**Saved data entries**
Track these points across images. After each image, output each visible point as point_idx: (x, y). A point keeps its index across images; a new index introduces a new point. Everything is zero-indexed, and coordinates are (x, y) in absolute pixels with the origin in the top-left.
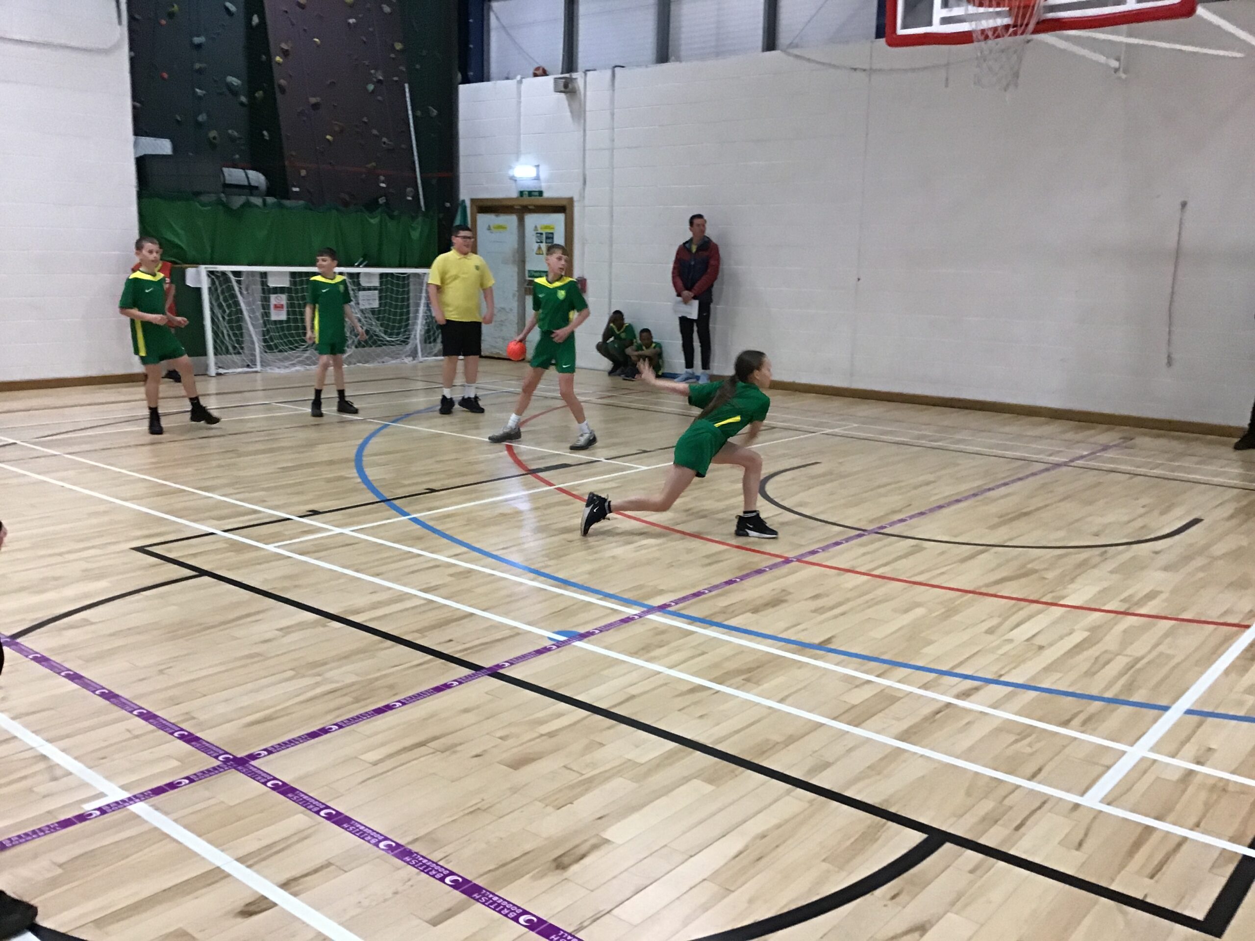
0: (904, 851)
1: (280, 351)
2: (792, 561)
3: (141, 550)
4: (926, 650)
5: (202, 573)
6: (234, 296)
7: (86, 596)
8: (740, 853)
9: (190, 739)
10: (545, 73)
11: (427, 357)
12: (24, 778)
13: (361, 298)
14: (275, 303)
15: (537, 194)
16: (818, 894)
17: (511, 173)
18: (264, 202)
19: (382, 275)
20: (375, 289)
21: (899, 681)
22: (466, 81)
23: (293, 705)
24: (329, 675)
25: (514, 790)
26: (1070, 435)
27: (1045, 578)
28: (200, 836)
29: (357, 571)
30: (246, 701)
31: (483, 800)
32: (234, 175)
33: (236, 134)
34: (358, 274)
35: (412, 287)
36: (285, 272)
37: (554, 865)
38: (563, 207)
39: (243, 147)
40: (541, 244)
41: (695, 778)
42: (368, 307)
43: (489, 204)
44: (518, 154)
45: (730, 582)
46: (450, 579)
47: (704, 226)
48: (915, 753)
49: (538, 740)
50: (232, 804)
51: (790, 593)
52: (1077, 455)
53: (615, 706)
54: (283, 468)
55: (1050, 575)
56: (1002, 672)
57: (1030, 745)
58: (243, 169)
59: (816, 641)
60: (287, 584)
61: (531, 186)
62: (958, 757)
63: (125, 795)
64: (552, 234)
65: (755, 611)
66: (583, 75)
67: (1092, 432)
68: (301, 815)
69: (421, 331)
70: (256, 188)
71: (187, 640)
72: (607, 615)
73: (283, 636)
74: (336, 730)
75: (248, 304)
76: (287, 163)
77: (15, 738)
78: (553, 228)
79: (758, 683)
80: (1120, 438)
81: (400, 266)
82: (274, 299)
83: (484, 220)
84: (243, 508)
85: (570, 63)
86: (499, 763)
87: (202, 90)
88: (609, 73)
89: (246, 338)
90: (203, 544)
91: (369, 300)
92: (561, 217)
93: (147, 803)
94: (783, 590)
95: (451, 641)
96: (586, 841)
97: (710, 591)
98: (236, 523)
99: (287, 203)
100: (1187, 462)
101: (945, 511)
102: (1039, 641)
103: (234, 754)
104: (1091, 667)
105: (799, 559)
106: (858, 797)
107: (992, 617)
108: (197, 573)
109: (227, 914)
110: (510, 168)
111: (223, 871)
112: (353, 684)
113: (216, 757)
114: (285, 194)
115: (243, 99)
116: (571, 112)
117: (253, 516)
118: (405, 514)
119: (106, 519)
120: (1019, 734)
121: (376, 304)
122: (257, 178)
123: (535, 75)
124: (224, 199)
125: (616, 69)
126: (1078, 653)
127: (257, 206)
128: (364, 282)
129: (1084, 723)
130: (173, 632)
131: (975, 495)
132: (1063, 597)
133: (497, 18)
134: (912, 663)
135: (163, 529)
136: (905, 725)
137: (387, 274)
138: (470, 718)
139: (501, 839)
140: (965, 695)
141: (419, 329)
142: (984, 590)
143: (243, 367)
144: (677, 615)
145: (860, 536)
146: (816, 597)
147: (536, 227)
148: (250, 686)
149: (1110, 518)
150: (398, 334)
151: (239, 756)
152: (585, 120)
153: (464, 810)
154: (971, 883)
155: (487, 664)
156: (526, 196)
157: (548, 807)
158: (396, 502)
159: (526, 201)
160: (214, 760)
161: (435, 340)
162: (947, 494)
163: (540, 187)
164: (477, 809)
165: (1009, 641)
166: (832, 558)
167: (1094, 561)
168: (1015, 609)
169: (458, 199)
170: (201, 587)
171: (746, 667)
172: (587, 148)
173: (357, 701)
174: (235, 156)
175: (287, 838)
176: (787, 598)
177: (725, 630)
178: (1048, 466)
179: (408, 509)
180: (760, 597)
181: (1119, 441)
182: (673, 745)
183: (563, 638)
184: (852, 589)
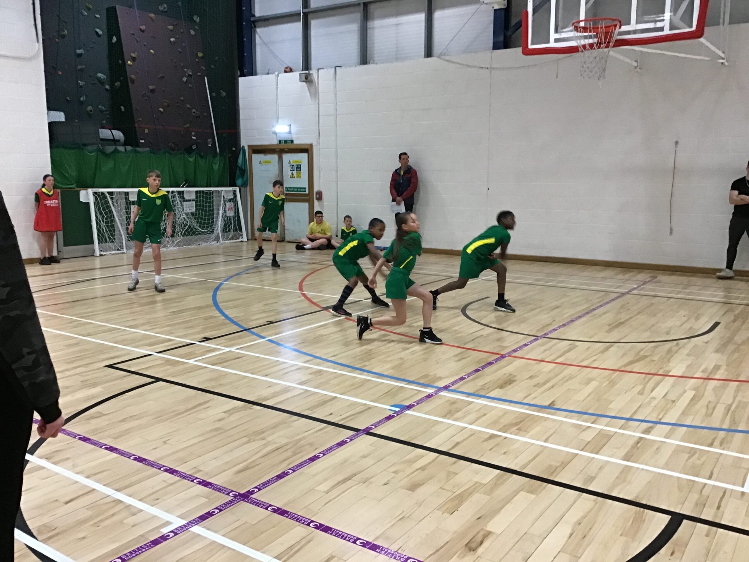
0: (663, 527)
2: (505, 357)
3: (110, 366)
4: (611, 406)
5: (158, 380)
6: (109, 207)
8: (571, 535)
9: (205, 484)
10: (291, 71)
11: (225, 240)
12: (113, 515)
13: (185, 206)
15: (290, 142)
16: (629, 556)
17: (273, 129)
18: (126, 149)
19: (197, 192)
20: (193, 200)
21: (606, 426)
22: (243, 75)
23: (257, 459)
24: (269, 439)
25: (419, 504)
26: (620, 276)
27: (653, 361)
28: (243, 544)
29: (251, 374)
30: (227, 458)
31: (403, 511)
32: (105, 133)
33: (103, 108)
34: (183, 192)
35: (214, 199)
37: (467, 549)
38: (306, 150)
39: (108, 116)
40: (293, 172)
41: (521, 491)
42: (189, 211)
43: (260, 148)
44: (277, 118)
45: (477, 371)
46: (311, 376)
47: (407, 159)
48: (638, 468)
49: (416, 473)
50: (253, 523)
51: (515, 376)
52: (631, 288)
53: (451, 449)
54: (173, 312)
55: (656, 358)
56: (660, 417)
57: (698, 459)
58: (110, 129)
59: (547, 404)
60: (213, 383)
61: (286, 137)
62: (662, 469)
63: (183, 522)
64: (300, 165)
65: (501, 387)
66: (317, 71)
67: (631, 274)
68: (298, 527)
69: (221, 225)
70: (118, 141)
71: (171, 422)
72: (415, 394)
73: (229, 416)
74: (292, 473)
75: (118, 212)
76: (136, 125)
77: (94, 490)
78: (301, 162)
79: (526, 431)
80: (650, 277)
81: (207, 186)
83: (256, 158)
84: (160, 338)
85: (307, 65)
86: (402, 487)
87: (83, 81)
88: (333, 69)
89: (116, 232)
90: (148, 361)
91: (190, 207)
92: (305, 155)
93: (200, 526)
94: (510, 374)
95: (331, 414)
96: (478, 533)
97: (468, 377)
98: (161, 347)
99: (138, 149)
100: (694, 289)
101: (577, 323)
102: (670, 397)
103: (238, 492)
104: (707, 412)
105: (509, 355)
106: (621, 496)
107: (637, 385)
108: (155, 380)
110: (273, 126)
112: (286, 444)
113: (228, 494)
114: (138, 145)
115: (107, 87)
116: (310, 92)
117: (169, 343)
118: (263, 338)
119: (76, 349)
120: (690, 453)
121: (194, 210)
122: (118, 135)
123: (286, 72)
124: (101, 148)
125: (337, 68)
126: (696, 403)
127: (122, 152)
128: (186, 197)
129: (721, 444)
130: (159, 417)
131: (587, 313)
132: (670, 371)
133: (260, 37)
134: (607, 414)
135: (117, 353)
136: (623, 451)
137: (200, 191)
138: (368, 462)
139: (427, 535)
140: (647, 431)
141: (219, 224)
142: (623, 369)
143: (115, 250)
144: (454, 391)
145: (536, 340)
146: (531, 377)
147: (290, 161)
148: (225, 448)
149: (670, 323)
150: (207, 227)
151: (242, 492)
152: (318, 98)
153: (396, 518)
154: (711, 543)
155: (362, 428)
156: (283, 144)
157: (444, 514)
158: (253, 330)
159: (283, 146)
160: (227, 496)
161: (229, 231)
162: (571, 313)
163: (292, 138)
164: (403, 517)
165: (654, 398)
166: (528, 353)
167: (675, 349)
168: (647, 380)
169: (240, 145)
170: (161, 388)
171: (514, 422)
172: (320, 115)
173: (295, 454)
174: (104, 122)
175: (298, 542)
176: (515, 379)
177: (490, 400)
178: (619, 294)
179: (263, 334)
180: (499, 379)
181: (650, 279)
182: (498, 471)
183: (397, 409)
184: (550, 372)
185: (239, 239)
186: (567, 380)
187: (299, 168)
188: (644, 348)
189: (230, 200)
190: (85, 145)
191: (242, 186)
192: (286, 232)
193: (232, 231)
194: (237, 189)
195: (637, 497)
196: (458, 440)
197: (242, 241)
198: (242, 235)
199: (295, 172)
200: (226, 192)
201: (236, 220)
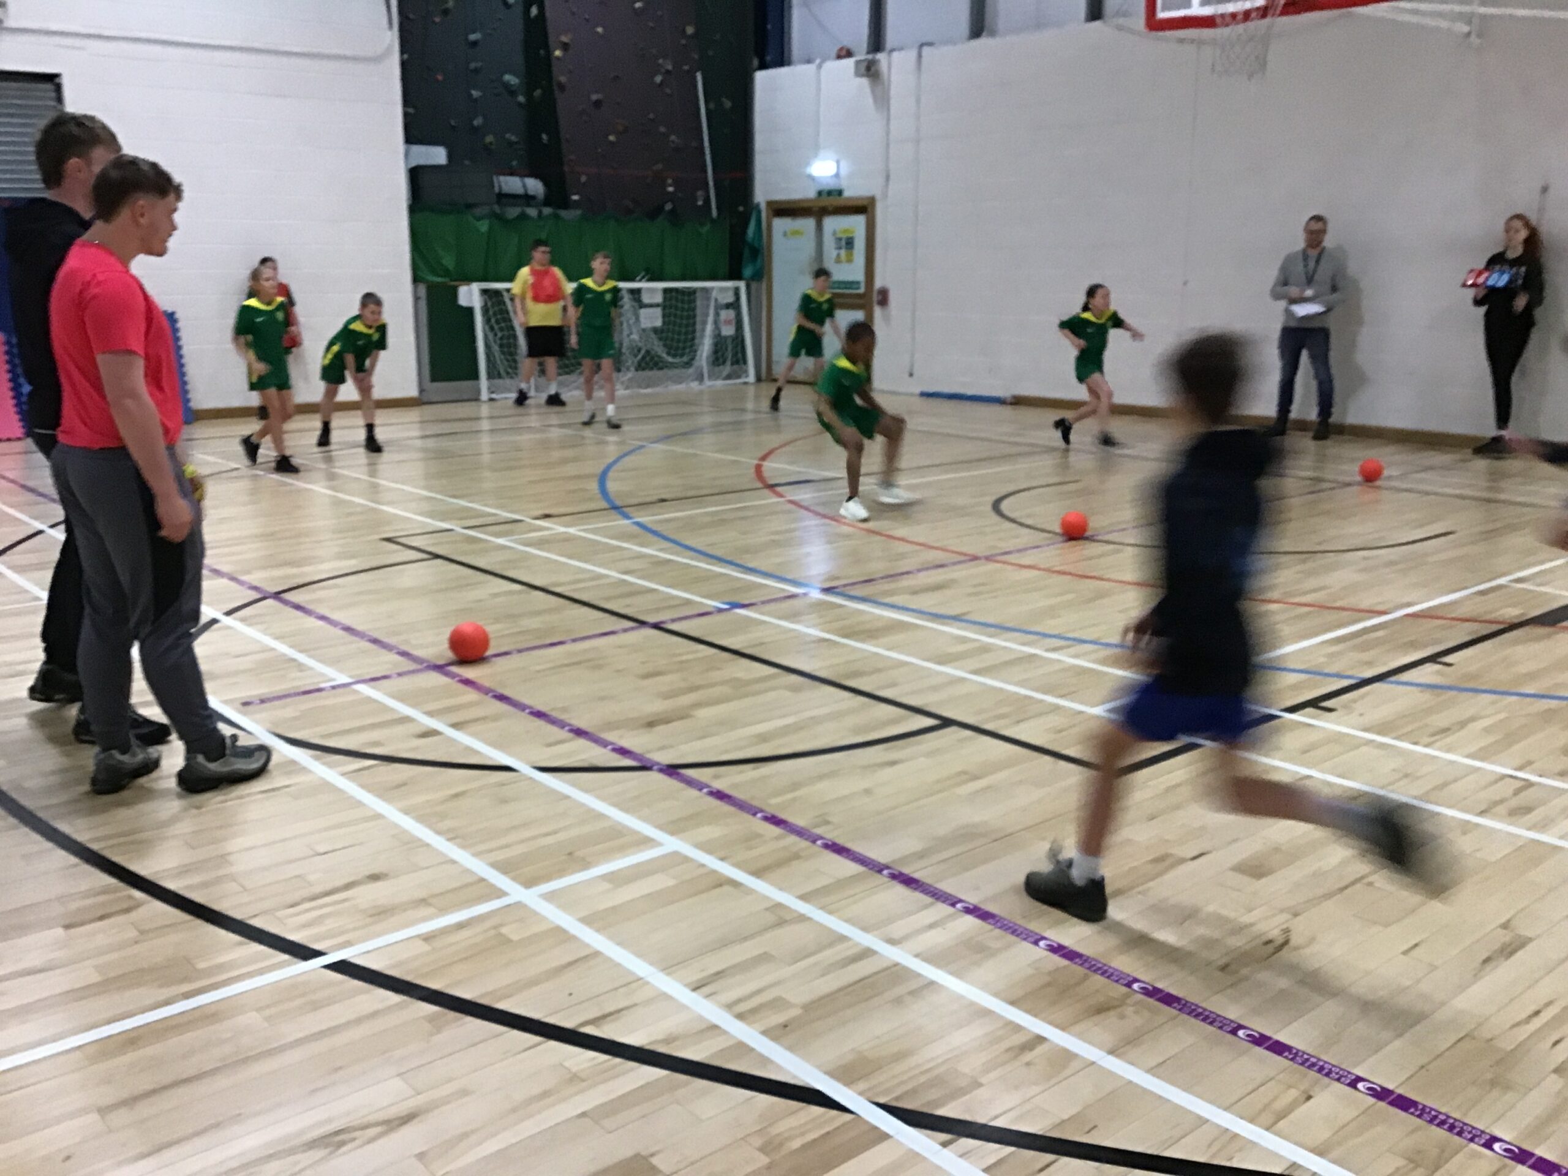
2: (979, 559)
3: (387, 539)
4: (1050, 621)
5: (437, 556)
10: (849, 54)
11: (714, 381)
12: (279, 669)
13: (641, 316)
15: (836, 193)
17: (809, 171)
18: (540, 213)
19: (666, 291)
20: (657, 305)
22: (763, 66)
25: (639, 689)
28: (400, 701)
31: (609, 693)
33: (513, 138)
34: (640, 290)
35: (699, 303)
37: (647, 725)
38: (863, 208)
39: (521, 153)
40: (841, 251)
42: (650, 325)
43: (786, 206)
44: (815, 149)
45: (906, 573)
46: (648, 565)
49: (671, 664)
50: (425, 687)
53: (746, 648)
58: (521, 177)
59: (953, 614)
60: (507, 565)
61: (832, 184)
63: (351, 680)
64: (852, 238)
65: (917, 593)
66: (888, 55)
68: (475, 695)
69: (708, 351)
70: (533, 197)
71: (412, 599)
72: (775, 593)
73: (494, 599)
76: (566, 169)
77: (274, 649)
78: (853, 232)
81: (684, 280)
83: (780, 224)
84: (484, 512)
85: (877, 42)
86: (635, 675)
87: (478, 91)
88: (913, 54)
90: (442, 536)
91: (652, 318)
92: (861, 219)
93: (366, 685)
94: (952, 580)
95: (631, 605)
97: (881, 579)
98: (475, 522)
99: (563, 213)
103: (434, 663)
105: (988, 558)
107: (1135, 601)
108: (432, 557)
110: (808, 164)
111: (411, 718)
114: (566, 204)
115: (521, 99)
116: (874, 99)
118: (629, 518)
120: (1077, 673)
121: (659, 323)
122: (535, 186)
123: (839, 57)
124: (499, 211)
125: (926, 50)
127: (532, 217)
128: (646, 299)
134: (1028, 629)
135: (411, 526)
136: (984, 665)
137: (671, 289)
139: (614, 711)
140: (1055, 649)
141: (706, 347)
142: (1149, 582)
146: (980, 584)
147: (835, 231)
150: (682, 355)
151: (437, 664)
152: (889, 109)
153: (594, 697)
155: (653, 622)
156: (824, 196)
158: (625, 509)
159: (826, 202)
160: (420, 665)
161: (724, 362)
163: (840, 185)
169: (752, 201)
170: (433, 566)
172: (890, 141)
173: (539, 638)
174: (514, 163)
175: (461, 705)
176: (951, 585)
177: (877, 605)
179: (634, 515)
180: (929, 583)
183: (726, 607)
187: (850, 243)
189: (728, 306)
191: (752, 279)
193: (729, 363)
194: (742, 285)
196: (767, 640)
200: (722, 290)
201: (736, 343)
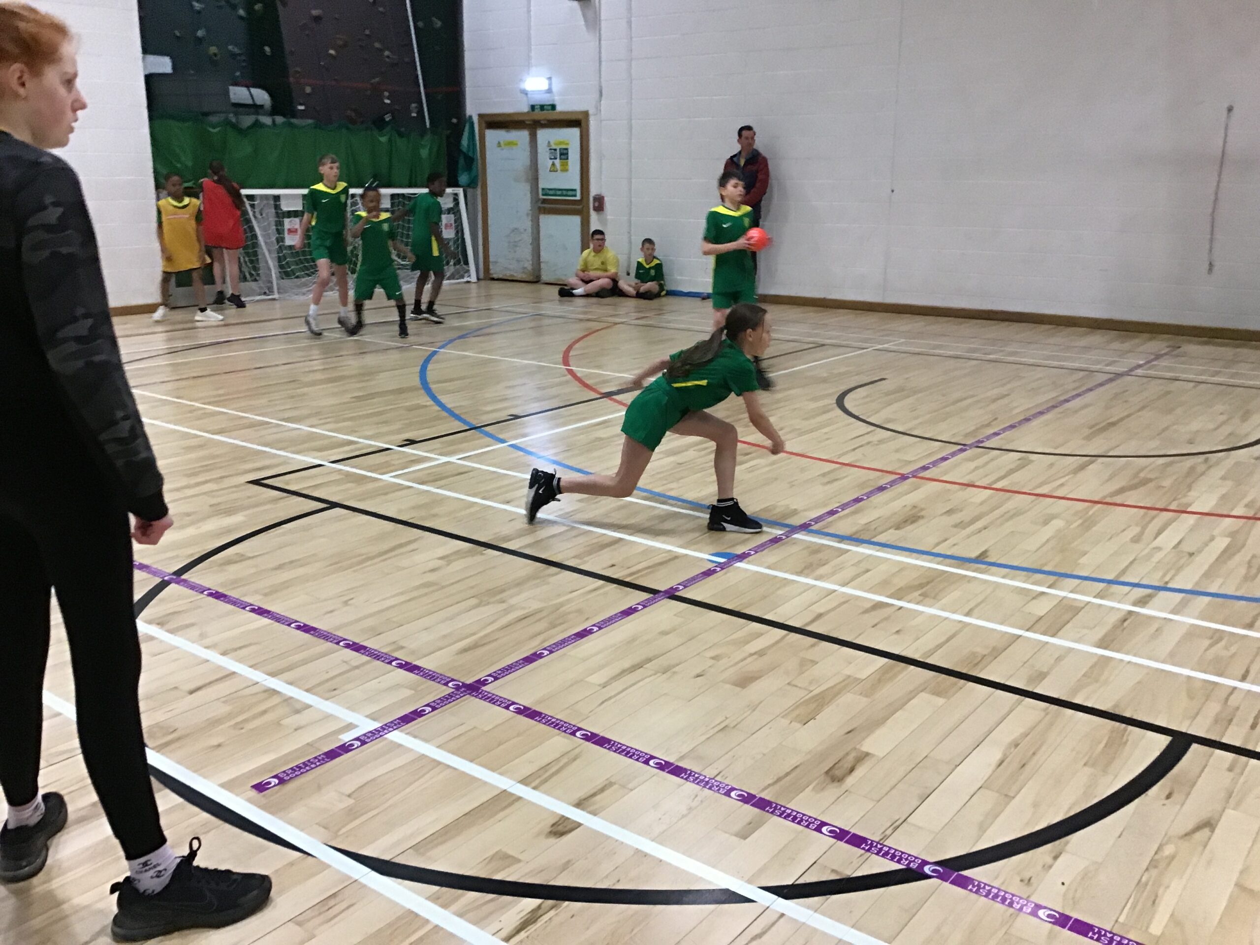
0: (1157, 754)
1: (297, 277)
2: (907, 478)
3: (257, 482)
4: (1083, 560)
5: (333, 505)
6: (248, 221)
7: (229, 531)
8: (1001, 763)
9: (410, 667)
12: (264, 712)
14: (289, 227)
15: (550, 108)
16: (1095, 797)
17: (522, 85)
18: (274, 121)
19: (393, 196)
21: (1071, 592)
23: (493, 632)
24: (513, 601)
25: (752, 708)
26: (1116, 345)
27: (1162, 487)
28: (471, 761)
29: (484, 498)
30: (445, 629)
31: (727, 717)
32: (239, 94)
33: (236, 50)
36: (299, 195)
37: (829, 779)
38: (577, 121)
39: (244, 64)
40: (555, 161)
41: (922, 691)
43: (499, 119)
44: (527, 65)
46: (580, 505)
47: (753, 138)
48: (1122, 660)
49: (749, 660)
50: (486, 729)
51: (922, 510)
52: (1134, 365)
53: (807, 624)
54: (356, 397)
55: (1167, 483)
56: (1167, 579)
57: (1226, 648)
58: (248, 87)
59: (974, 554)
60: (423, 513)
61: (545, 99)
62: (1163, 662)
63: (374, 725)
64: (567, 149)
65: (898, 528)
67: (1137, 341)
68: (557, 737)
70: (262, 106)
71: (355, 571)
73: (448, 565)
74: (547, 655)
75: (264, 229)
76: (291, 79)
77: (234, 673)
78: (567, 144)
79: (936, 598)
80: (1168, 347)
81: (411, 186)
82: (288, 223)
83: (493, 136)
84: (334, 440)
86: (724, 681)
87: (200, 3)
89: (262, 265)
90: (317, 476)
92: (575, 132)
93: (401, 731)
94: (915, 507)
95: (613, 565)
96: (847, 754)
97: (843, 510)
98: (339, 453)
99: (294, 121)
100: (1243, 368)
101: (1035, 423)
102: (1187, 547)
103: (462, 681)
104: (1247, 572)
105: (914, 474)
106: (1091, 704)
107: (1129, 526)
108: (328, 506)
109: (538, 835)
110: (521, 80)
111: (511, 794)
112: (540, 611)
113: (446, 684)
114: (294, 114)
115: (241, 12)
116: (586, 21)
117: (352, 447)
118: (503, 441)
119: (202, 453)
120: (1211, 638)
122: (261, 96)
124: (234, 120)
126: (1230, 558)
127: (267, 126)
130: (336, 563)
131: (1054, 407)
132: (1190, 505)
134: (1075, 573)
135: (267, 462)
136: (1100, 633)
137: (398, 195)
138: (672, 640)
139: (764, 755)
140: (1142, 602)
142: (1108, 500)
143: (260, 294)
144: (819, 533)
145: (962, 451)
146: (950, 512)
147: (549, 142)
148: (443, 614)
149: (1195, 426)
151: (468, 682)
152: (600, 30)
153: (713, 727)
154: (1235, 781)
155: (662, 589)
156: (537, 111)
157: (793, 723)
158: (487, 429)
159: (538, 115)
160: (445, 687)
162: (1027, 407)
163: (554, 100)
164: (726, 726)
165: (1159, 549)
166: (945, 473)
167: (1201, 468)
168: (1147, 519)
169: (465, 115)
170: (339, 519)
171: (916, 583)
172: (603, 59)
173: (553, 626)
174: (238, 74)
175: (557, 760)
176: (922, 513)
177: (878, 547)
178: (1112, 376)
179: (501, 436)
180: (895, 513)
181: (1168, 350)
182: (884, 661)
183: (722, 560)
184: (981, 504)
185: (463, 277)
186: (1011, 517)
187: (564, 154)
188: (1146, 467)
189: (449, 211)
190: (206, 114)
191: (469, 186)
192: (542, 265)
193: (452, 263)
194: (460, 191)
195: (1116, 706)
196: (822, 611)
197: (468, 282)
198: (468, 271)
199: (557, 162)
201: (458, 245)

**Task objective**
Every line from the first line of the entries above through the line with "2: (792, 561)" must be repeated exactly, and pictures must not be.

**Answer box**
Track these points across images. After each image, output each visible point as point_idx: (x, y). A point keeps its index across images; a new index introduces a new point. Everything is zero-indexed, and coordinates are (x, y) in absolute pixels with the origin in the top-left.
0: (904, 851)
1: (280, 351)
2: (792, 561)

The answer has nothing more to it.